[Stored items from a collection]
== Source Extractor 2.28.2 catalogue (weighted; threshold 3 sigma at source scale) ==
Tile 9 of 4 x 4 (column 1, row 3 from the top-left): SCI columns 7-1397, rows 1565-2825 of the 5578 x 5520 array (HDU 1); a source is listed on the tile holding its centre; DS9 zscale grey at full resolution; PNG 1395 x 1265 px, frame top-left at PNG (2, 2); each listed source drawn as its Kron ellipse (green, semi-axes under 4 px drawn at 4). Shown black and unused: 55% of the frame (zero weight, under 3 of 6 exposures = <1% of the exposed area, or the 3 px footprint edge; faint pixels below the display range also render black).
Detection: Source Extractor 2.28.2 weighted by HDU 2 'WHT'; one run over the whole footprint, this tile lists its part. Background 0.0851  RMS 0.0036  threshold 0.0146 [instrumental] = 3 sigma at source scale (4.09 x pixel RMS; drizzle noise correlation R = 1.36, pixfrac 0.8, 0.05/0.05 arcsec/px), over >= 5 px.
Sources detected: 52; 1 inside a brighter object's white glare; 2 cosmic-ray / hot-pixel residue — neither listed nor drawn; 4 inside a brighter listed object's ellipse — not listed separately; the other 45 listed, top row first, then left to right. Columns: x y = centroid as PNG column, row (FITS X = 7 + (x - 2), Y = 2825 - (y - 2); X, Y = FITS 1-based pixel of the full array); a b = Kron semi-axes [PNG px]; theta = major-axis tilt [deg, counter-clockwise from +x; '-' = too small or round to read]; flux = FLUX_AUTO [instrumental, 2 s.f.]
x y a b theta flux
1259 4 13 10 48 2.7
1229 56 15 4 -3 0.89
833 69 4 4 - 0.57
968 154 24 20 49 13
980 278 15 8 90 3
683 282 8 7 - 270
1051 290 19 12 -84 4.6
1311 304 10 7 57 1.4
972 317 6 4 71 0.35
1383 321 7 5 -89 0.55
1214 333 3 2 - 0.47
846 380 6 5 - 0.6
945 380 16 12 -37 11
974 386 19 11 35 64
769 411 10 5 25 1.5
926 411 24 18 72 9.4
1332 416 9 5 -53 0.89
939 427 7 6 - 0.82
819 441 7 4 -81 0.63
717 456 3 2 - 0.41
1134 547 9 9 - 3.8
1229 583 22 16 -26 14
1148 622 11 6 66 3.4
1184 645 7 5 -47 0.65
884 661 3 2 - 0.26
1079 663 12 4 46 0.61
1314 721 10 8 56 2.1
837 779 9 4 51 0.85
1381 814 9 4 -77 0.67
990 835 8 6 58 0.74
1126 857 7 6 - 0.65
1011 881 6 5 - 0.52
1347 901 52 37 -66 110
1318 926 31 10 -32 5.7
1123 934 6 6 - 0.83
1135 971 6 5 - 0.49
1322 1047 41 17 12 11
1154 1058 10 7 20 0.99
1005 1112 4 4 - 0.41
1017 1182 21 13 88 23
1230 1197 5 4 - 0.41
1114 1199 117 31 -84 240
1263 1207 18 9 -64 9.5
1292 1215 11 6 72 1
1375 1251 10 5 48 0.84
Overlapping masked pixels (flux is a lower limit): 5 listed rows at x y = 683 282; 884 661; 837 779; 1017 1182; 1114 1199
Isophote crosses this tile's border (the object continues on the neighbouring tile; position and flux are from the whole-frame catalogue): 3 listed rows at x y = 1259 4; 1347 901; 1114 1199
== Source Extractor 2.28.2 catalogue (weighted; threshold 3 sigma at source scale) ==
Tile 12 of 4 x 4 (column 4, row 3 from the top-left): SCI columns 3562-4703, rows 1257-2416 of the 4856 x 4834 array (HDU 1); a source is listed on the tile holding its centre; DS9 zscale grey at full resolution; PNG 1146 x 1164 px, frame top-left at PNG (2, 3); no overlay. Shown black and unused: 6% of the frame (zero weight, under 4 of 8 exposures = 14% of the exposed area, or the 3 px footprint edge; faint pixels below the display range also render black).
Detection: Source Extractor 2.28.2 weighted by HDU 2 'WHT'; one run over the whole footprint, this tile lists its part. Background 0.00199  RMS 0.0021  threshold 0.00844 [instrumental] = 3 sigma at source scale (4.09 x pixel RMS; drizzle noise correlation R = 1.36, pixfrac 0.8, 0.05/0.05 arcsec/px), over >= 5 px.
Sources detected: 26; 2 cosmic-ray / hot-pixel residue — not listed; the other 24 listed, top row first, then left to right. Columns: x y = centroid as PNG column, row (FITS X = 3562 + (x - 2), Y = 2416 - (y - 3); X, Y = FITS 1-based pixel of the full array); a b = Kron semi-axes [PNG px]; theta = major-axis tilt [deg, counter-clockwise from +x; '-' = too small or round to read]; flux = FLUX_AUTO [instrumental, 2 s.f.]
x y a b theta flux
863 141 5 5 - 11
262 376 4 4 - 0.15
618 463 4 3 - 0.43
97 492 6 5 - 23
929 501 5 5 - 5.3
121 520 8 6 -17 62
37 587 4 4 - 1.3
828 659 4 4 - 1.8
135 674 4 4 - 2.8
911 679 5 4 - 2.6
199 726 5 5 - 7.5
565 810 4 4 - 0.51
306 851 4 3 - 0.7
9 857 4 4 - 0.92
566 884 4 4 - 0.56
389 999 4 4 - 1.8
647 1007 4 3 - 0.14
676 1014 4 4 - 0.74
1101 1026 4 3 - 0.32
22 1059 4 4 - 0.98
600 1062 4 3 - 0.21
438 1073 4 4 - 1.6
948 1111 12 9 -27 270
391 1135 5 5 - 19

SET EXERCISE
Pull out the stretch of lines from the start of the rows above through the line containing "Tile 9 of 4", including both ends, and reproduce it verbatim.

SOLUTION
== Source Extractor 2.28.2 catalogue (weighted; threshold 3 sigma at source scale) ==
Tile 9 of 4 x 4 (column 1, row 3 from the top-left): SCI columns 7-1397, rows 1565-2825 of the 5578 x 5520 array (HDU 1); a source is listed on the tile holding its centre; DS9 zscale grey at full resolution; PNG 1395 x 1265 px, frame top-left at PNG (2, 2); each listed source drawn as its Kron ellipse (green, semi-axes under 4 px drawn at 4). Shown black and unused: 55% of the frame (zero weight, under 3 of 6 exposures = <1% of the exposed area, or the 3 px footprint edge; faint pixels below the display range also render black).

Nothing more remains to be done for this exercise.